TBMM gündemine bu konuda çok çeşitli yasalar geldiğine de değinen Öymen, ''Çok da övünüyorlar, 'çok başarılı olduk, şunu yaptık, bunu yaptık, işte sosyal hizmetleri birleştirdik' bunlar kağıt üzerinde başarı örnekleri sayılamaz, uygulamada bakacaksınız'' dedi.

Öymen, bazı üniversite hastanelerine hükümetin kadro vermediğine ilişkin şikayetler olduğunu belirterek, ''Yani sağlığa kadro vermeyeceksiniz de kime vereceksiniz? İlla kendi yandaşınız olan rektör iş başına gelene kadar, onlara kabir azabı mı çektireceksiniz? Şimdi burada siz cezayı, üniversiteye mi, rektöre mi vatandaşa mı veriyorsunuz?'' diye sordu.

Üniversite hastanelerinin, yaptıkları hizmet karşılığından devletten paralarını tahsil edemedikleri için kaynak sıkıntısı yaşadıklarını savunan Onur Öymen, devletin üniversite hastanelerine borcunun 60 milyon YTL olduğunu öne sürdü.

Öymen, devletin kaynaklarını akılcı biçimde, çağdaş, sosyal devlet anlayışıyla yönlendirme zorunluluğu bulunduğunu vurgulayarak, ''Vatandaşın sosyal ihtiyaçlarını karşılamak için oluşturulan bazı sivil toplum örgütlerinin nasıl amaç dışı çalıştıkları, daha geçenlerde Almanya'da yapılan bir davada ortaya çıktı. Yani vatandaşın en temel ihtiyaçlarının karşılanmasında siz böyle yöntemler uygularsanız ve bu örgütleri denetlemezseniz, diğer alanlarda neler olduğunu tahmin etmek zor değildir'' şeklinde konuştu.

Onur Öymen, yaptıkları bir araştırmaya göre, Sağlık Bakanlığı'nın elinde bir tane helikopterin bulunmadığını da belirterek, bunun büyük bir eksiklik olduğunu sözlerine ekledi.

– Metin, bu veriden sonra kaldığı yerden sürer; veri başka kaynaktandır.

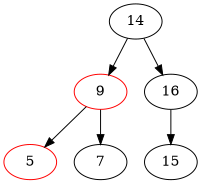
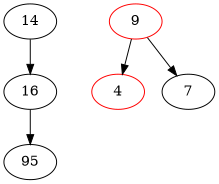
  digraph {
    node [color=black]
    n1 [label=14]
    n2 [color=red label=9]
    n3 [label=16]
-   n4 [color=red label=5]
+   n4 [color=red label=4]
    n5 [label=7]
-   n6 [label=15]
-   n1 -> n2
+   n6 [label=95]
    n1 -> n3
    n2 -> n4
    n2 -> n5
    n3 -> n6
  }
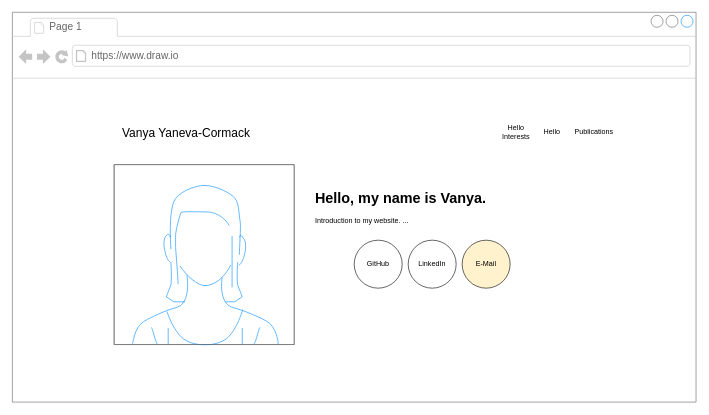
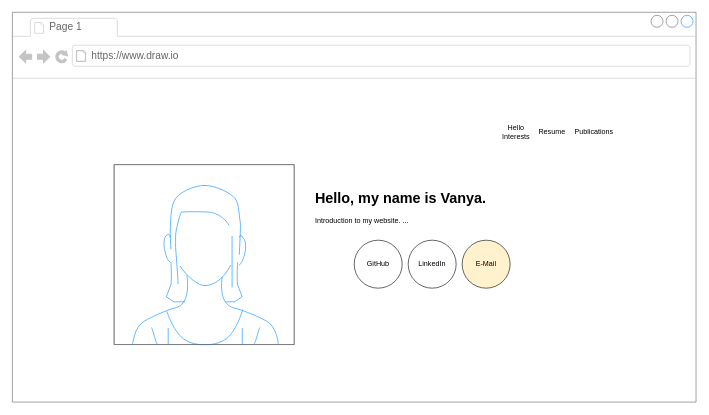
  <mxCell id="0" />
  <mxCell id="1" parent="0" />
  <mxCell id="2" value="" style="strokeWidth=1;shadow=0;dashed=0;align=center;html=1;shape=mxgraph.mockup.containers.browserWindow;rSize=0;strokeColor=#666666;strokeColor2=#008cff;strokeColor3=#c4c4c4;mainText=,;recursiveResize=0;" vertex="1" parent="1"><mxGeometry x="20" y="20" width="1140" height="650" as="geometry" /></mxCell>
  <mxCell id="3" value="Page 1" style="strokeWidth=1;shadow=0;dashed=0;align=center;html=1;shape=mxgraph.mockup.containers.anchor;fontSize=17;fontColor=#666666;align=left;" vertex="1" parent="2"><mxGeometry x="60" y="12" width="110" height="26" as="geometry" /></mxCell>
  <mxCell id="4" value="https://www.draw.io" style="strokeWidth=1;shadow=0;dashed=0;align=center;html=1;shape=mxgraph.mockup.containers.anchor;rSize=0;fontSize=17;fontColor=#666666;align=left;" vertex="1" parent="2"><mxGeometry x="130" y="60" width="250" height="26" as="geometry" /></mxCell>
  <mxCell id="5" value="" style="verticalLabelPosition=bottom;shadow=0;dashed=0;align=center;html=1;verticalAlign=top;strokeWidth=1;shape=mxgraph.mockup.containers.userFemale;strokeColor=#666666;strokeColor2=#008cff;" vertex="1" parent="2"><mxGeometry x="170" y="254" width="300" height="300" as="geometry" /></mxCell>
- <mxCell id="6" value="&lt;font style=&quot;font-size: 20px&quot;&gt;Vanya Yaneva-Cormack&lt;/font&gt;" style="text;html=1;strokeColor=none;fillColor=none;align=center;verticalAlign=middle;whiteSpace=wrap;rounded=0;" vertex="1" parent="2"><mxGeometry x="170" y="190" width="240" height="20" as="geometry" /></mxCell>
- <mxCell id="7" value="Hello" style="text;html=1;strokeColor=none;fillColor=none;align=center;verticalAlign=middle;whiteSpace=wrap;rounded=0;" vertex="1" parent="2"><mxGeometry x="880" y="195" width="40" height="10" as="geometry" /></mxCell>
+ <mxCell id="7" value="Resume" style="text;html=1;strokeColor=none;fillColor=none;align=center;verticalAlign=middle;whiteSpace=wrap;rounded=0;" vertex="1" parent="2"><mxGeometry x="880" y="195" width="40" height="10" as="geometry" /></mxCell>
  <mxCell id="8" value="Publications" style="text;html=1;strokeColor=none;fillColor=none;align=center;verticalAlign=middle;whiteSpace=wrap;rounded=0;" vertex="1" parent="2"><mxGeometry x="950" y="195" width="40" height="10" as="geometry" /></mxCell>
  <mxCell id="9" value="Hello Interests" style="text;html=1;strokeColor=none;fillColor=none;align=center;verticalAlign=middle;whiteSpace=wrap;rounded=0;" vertex="1" parent="2"><mxGeometry x="820" y="195" width="40" height="10" as="geometry" /></mxCell>
  <mxCell id="10" value="GitHub" style="ellipse;whiteSpace=wrap;html=1;aspect=fixed;" vertex="1" parent="2"><mxGeometry x="570" y="380" width="80" height="80" as="geometry" /></mxCell>
  <mxCell id="11" value="E-Mail" style="ellipse;whiteSpace=wrap;html=1;aspect=fixed;fillColor=#fff2cc;" vertex="1" parent="2"><mxGeometry x="750" y="380" width="80" height="80" as="geometry" /></mxCell>
  <mxCell id="12" value="LinkedIn" style="ellipse;whiteSpace=wrap;html=1;aspect=fixed;" vertex="1" parent="2"><mxGeometry x="660" y="380" width="80" height="80" as="geometry" /></mxCell>
  <mxCell id="13" value="&lt;h1&gt;Hello, my name is Vanya.&lt;/h1&gt;&lt;p&gt;Introduction to my website. ...&lt;/p&gt;" style="text;html=1;strokeColor=none;fillColor=none;spacing=5;spacingTop=-20;whiteSpace=wrap;overflow=hidden;rounded=0;" vertex="1" parent="1"><mxGeometry x="520" y="310" width="440" height="100" as="geometry" /></mxCell>
  <mxCell id="14" style="edgeStyle=orthogonalEdgeStyle;rounded=0;orthogonalLoop=1;jettySize=auto;html=1;exitX=0.5;exitY=1;exitDx=0;exitDy=0;" edge="1" parent="1" source="13" target="13"><mxGeometry relative="1" as="geometry" /></mxCell>
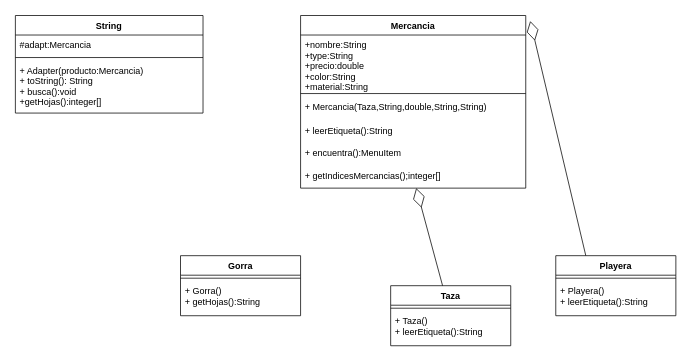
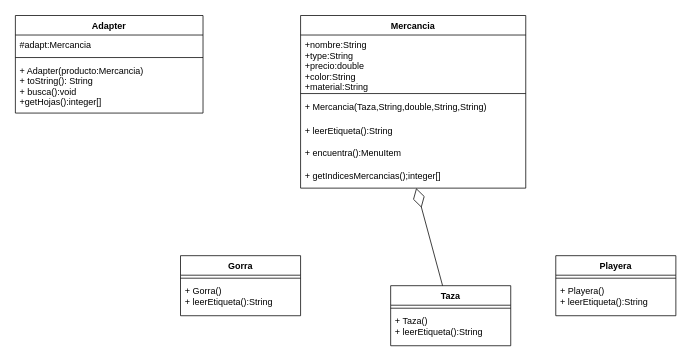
  <mxCell id="0" />
  <mxCell id="1" parent="0" />
  <mxCell id="2" value="Mercancia" style="swimlane;fontStyle=1;align=center;verticalAlign=top;childLayout=stackLayout;horizontal=1;startSize=26;horizontalStack=0;resizeParent=1;resizeParentMax=0;resizeLast=0;collapsible=1;marginBottom=0;" parent="1" vertex="1"><mxGeometry x="400" y="20" width="300" height="230" as="geometry" /></mxCell>
  <mxCell id="3" value="+nombre:String&#10;+type:String&#10;+precio:double&#10;+color:String&#10;+material:String" style="text;strokeColor=none;fillColor=none;align=left;verticalAlign=top;spacingLeft=4;spacingRight=4;overflow=hidden;rotatable=0;points=[[0,0.5],[1,0.5]];portConstraint=eastwest;" parent="2" vertex="1"><mxGeometry y="26" width="300" height="74" as="geometry" /></mxCell>
  <mxCell id="4" value="" style="line;strokeWidth=1;fillColor=none;align=left;verticalAlign=middle;spacingTop=-1;spacingLeft=3;spacingRight=3;rotatable=0;labelPosition=right;points=[];portConstraint=eastwest;" parent="2" vertex="1"><mxGeometry y="100" width="300" height="8" as="geometry" /></mxCell>
  <mxCell id="5" value="+ Mercancia(Taza,String,double,String,String)" style="text;strokeColor=none;fillColor=none;align=left;verticalAlign=top;spacingLeft=4;spacingRight=4;overflow=hidden;rotatable=0;points=[[0,0.5],[1,0.5]];portConstraint=eastwest;" parent="2" vertex="1"><mxGeometry y="108" width="300" height="32" as="geometry" /></mxCell>
  <mxCell id="6" value="+ leerEtiqueta():String" style="text;strokeColor=none;fillColor=none;align=left;verticalAlign=top;spacingLeft=4;spacingRight=4;overflow=hidden;rotatable=0;points=[[0,0.5],[1,0.5]];portConstraint=eastwest;" vertex="1" parent="2"><mxGeometry y="140" width="300" height="30" as="geometry" /></mxCell>
  <mxCell id="7" value="+ encuentra():MenuItem" style="text;strokeColor=none;fillColor=none;align=left;verticalAlign=top;spacingLeft=4;spacingRight=4;overflow=hidden;rotatable=0;points=[[0,0.5],[1,0.5]];portConstraint=eastwest;" vertex="1" parent="2"><mxGeometry y="170" width="300" height="30" as="geometry" /></mxCell>
  <mxCell id="8" value="+ getIndicesMercancias();integer[]" style="text;strokeColor=none;fillColor=none;align=left;verticalAlign=top;spacingLeft=4;spacingRight=4;overflow=hidden;rotatable=0;points=[[0,0.5],[1,0.5]];portConstraint=eastwest;" vertex="1" parent="2"><mxGeometry y="200" width="300" height="30" as="geometry" /></mxCell>
- <mxCell id="9" value="String" style="swimlane;fontStyle=1;align=center;verticalAlign=top;childLayout=stackLayout;horizontal=1;startSize=26;horizontalStack=0;resizeParent=1;resizeParentMax=0;resizeLast=0;collapsible=1;marginBottom=0;" parent="1" vertex="1"><mxGeometry x="20" y="20" width="250" height="130" as="geometry" /></mxCell>
+ <mxCell id="9" value="Adapter" style="swimlane;fontStyle=1;align=center;verticalAlign=top;childLayout=stackLayout;horizontal=1;startSize=26;horizontalStack=0;resizeParent=1;resizeParentMax=0;resizeLast=0;collapsible=1;marginBottom=0;" parent="1" vertex="1"><mxGeometry x="20" y="20" width="250" height="130" as="geometry" /></mxCell>
  <mxCell id="10" value="#adapt:Mercancia" style="text;strokeColor=none;fillColor=none;align=left;verticalAlign=top;spacingLeft=4;spacingRight=4;overflow=hidden;rotatable=0;points=[[0,0.5],[1,0.5]];portConstraint=eastwest;" parent="9" vertex="1"><mxGeometry y="26" width="250" height="26" as="geometry" /></mxCell>
  <mxCell id="11" value="" style="line;strokeWidth=1;fillColor=none;align=left;verticalAlign=middle;spacingTop=-1;spacingLeft=3;spacingRight=3;rotatable=0;labelPosition=right;points=[];portConstraint=eastwest;" parent="9" vertex="1"><mxGeometry y="52" width="250" height="8" as="geometry" /></mxCell>
  <mxCell id="12" value="+ Adapter(producto:Mercancia)&#10;+ toString(): String&#10;+ busca():void&#10;+getHojas():integer[]" style="text;strokeColor=none;fillColor=none;align=left;verticalAlign=top;spacingLeft=4;spacingRight=4;overflow=hidden;rotatable=0;points=[[0,0.5],[1,0.5]];portConstraint=eastwest;" parent="9" vertex="1"><mxGeometry y="60" width="250" height="70" as="geometry" /></mxCell>
  <mxCell id="13" value="Gorra" style="swimlane;fontStyle=1;align=center;verticalAlign=top;childLayout=stackLayout;horizontal=1;startSize=26;horizontalStack=0;resizeParent=1;resizeParentMax=0;resizeLast=0;collapsible=1;marginBottom=0;" parent="1" vertex="1"><mxGeometry x="240" y="340" width="160" height="80" as="geometry" /></mxCell>
  <mxCell id="14" value="" style="line;strokeWidth=1;fillColor=none;align=left;verticalAlign=middle;spacingTop=-1;spacingLeft=3;spacingRight=3;rotatable=0;labelPosition=right;points=[];portConstraint=eastwest;" parent="13" vertex="1"><mxGeometry y="26" width="160" height="8" as="geometry" /></mxCell>
- <mxCell id="15" value="+ Gorra()&#10;+ getHojas():String" style="text;strokeColor=none;fillColor=none;align=left;verticalAlign=top;spacingLeft=4;spacingRight=4;overflow=hidden;rotatable=0;points=[[0,0.5],[1,0.5]];portConstraint=eastwest;" parent="13" vertex="1"><mxGeometry y="34" width="160" height="46" as="geometry" /></mxCell>
+ <mxCell id="15" value="+ Gorra()&#10;+ leerEtiqueta():String" style="text;strokeColor=none;fillColor=none;align=left;verticalAlign=top;spacingLeft=4;spacingRight=4;overflow=hidden;rotatable=0;points=[[0,0.5],[1,0.5]];portConstraint=eastwest;" parent="13" vertex="1"><mxGeometry y="34" width="160" height="46" as="geometry" /></mxCell>
  <mxCell id="16" value="Taza" style="swimlane;fontStyle=1;align=center;verticalAlign=top;childLayout=stackLayout;horizontal=1;startSize=26;horizontalStack=0;resizeParent=1;resizeParentMax=0;resizeLast=0;collapsible=1;marginBottom=0;" parent="1" vertex="1"><mxGeometry x="520" y="380" width="160" height="80" as="geometry" /></mxCell>
  <mxCell id="17" value="" style="line;strokeWidth=1;fillColor=none;align=left;verticalAlign=middle;spacingTop=-1;spacingLeft=3;spacingRight=3;rotatable=0;labelPosition=right;points=[];portConstraint=eastwest;" parent="16" vertex="1"><mxGeometry y="26" width="160" height="8" as="geometry" /></mxCell>
  <mxCell id="18" value="+ Taza()&#10;+ leerEtiqueta():String" style="text;strokeColor=none;fillColor=none;align=left;verticalAlign=top;spacingLeft=4;spacingRight=4;overflow=hidden;rotatable=0;points=[[0,0.5],[1,0.5]];portConstraint=eastwest;" parent="16" vertex="1"><mxGeometry y="34" width="160" height="46" as="geometry" /></mxCell>
  <mxCell id="19" value="Playera" style="swimlane;fontStyle=1;align=center;verticalAlign=top;childLayout=stackLayout;horizontal=1;startSize=26;horizontalStack=0;resizeParent=1;resizeParentMax=0;resizeLast=0;collapsible=1;marginBottom=0;" parent="1" vertex="1"><mxGeometry x="740" y="340" width="160" height="80" as="geometry" /></mxCell>
  <mxCell id="20" value="" style="line;strokeWidth=1;fillColor=none;align=left;verticalAlign=middle;spacingTop=-1;spacingLeft=3;spacingRight=3;rotatable=0;labelPosition=right;points=[];portConstraint=eastwest;" parent="19" vertex="1"><mxGeometry y="26" width="160" height="8" as="geometry" /></mxCell>
  <mxCell id="21" value="+ Playera()&#10;+ leerEtiqueta():String" style="text;strokeColor=none;fillColor=none;align=left;verticalAlign=top;spacingLeft=4;spacingRight=4;overflow=hidden;rotatable=0;points=[[0,0.5],[1,0.5]];portConstraint=eastwest;" parent="19" vertex="1"><mxGeometry y="34" width="160" height="46" as="geometry" /></mxCell>
  <mxCell id="22" value="" style="endArrow=diamondThin;endFill=0;endSize=24;html=1;" parent="1" source="16" target="8" edge="1"><mxGeometry width="160" relative="1" as="geometry"><mxPoint x="500" y="310" as="sourcePoint" /><mxPoint x="660" y="310" as="targetPoint" /></mxGeometry></mxCell>
- <mxCell id="23" value="" style="endArrow=diamondThin;endFill=0;endSize=24;html=1;exitX=0.25;exitY=0;exitDx=0;exitDy=0;entryX=1.02;entryY=0.032;entryDx=0;entryDy=0;entryPerimeter=0;" parent="1" source="19" target="2" edge="1"><mxGeometry width="160" relative="1" as="geometry"><mxPoint x="690" y="280" as="sourcePoint" /><mxPoint x="850" y="280" as="targetPoint" /></mxGeometry></mxCell>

Türk Tabipleri Birliği (TTB) Merkez Konseyi Genel Sekreteri Dr. Eriş Bilaloğlu da yapılan anket çalışmalarının, vatandaşın en fazla yakındığı iki konunun ''işsizlik ve geçim sıkıntısı'' olduğunu gösterdiğine dikkati çekerek, ''Böyle bakıldığında, sanki sağlık öncelikli bir yer almıyor gibi anlaşılıyor. Oysa ki en fazla şikayet edilen konu 'işsizlik ve geçim sıkıntısı' ise en fazla tehdit altında olan konu, 'sağlık' demektir'' dedi.

Ziyarette, Bursa Tabip Odası Başkanı Dr. Bülent Aslanhan'ın yanı sıra, Bursa'da düzenlenen TTB Bölge Toplantısı'na katılan oda başkanları da hazır bulundu.